There are also “numerous human rights concerns surrounding Qatar’s preparations for the 2022 World Cup,” according to a recent report published by Human Rights Watch. There are reports that migrant workers building the stadiums needed to host the tournament were kept in poor living conditions, and thousands died during the process.
And on the eve of the tournament the organizers forbade team captains from wearing rainbow armbands as a sign of inclusion. Small country indeed.
And – to cap it off – they announced two days before the tournament started that beer will not be sold at Qatar’s World Cup stadiums.

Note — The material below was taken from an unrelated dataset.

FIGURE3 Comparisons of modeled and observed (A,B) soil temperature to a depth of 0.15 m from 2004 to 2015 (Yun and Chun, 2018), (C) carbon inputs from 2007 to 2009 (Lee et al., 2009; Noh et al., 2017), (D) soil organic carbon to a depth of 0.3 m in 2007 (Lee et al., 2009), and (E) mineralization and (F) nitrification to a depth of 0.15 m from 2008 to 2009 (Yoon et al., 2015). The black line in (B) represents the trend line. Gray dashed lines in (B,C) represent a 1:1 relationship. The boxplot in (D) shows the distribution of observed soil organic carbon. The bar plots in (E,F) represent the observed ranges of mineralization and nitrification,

Outrageous. Everyone knows that high performance athletics goes hand-in-hand with beer. So how the heck did Qatar get to host the World Cup? I’ll tell you, but first you need to give me a suitcase full of cash.
Have you heard that song?
World Cups always have official songs, some of which become very popular. There’s a World Cup song that is very popular right now – if you know any kid that plays soccer, they no doubt are singing it – and it is also very unofficial. It’s called World Cup, and it’s by an American teenaged social media personality called IShowSpeed. It’s gotten more than 25 million YouTube views in a couple of weeks, which is pretty good when you consider the official World Cup song, not sung by a teenaged Twitcher, has about 40 million views in seven months.

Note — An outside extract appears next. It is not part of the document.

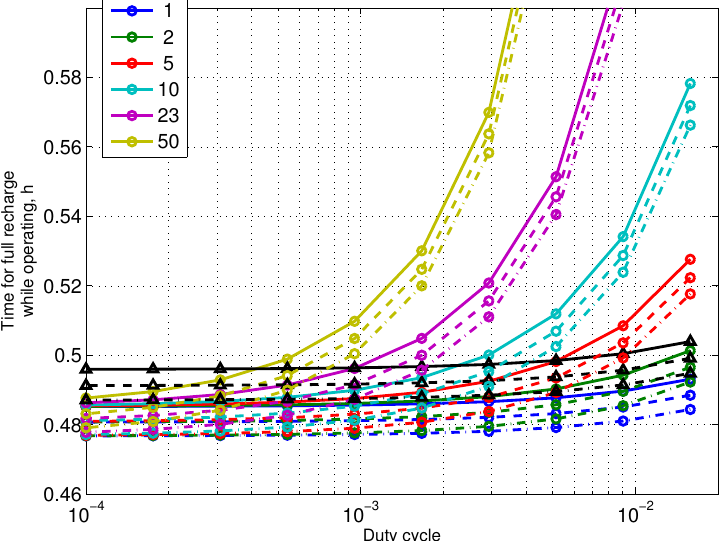
Figure 13. Detailed figure when M t = 1 and M r = 1, time for full recharge while operating with capacitor ( C s = 0.35 F). Non-WuR in black (without triangles), passive WuR in colors indicating number of nodes for different host duty cycles per node ( β (cid:48) w ). Semi-passive WuR in black with triangles. Line type indicates used SC leakage current model as —: upper , - - -: median, and -.-.-:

And if you listen to World Cup by IShowSpeed and if it gets stuck in your head because of me you may also want to kill me. It’s terribly awesome, if you know what I mean. Ask the kids, find the song. Here's the link, if you dare.
Will Canada score?
By the time you’re reading this, we may already have an answer. Canada is scheduled to play Belgium today at 11 a.m. Vancouver time. If they score, it will be the first ever goal for Canada at a men’s World Cup. In three previous games, back when Bobby Lenarduzzi was playing for a plucky Canada squad, we scored zero goals. This team, however, has way more firepower (no offence, Bobby). The goal is coming.
Will Canada win a game?
After Belgium they get Morocco, then Croatia. Is there a win in there? I say, yes.
First they need to score a goal, though. That’s math.

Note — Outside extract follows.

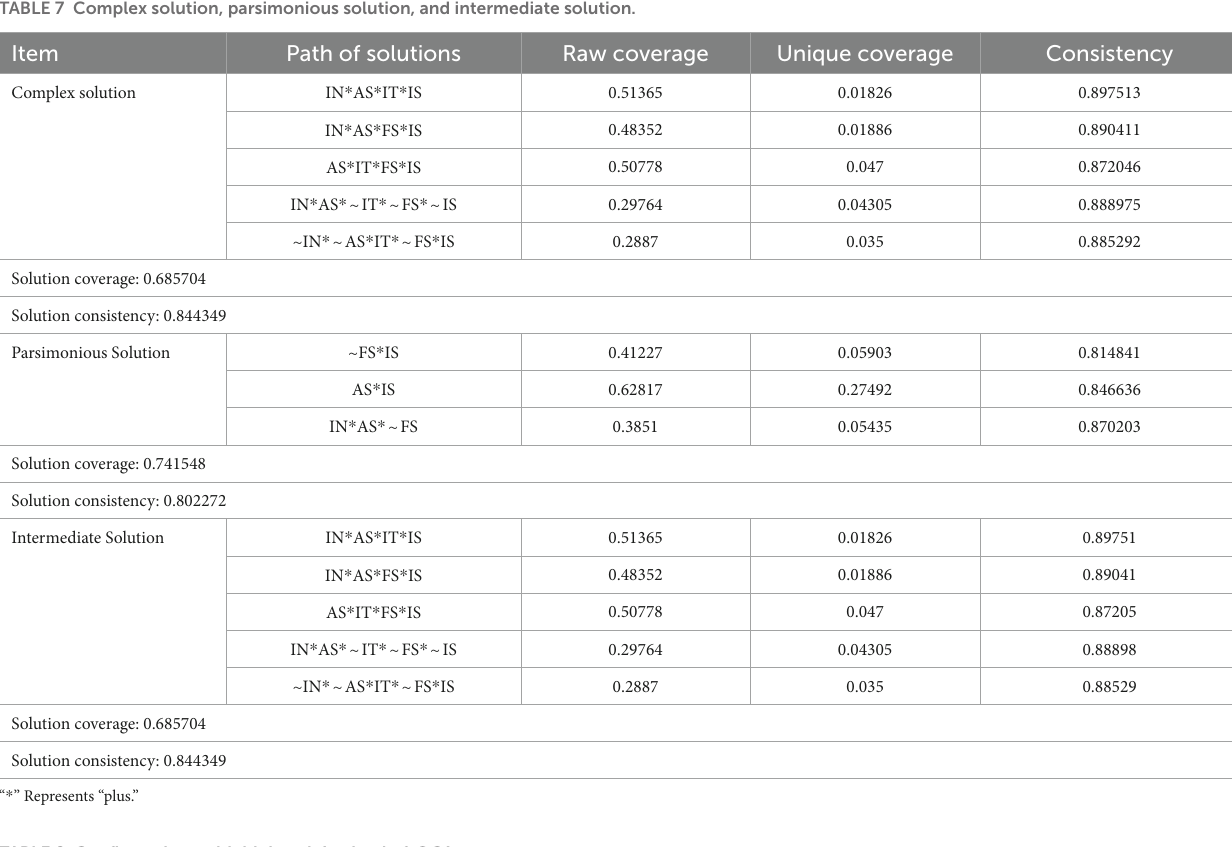
TABLE 8 Configurations with high satisfaction in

Will Canada advance out of the group stage?
Asking this question just a few years ago would have made you sound crazy. Then again, if anyone a few years ago had suggested Canada would not only qualify for the 2022 World Cup, but they would finish ahead of CONCACAF powerhouses Mexico and U.S.A. to do so, they would have been laughed out of the barbershop. But that’s what Canada did during qualifying for 2022. This, clearly, is the most talented men’s national team the country has ever assembled. Can they make the playoffs? It will fun to find out. I hope.
Who will be the next Ronaldo or Messi?
Maybe a new star will be born? Or maybe it will be … Ronaldo! Or Messi! They’re still around. We’ll see if old legends die hard.
The games, no doubt, will provide excitement, even as it might be hard to get too excited over an event that seems forever on the verge of drowning in bribe money.
Who will win it all? Will you cheer? Will FIFA be embarrassed enough to never be so bold in its crookedness again? There are still many questions left to be answered.
So settle in, put on your favourite jersey and grab a beer. Unless, of course, you’re in Qatar.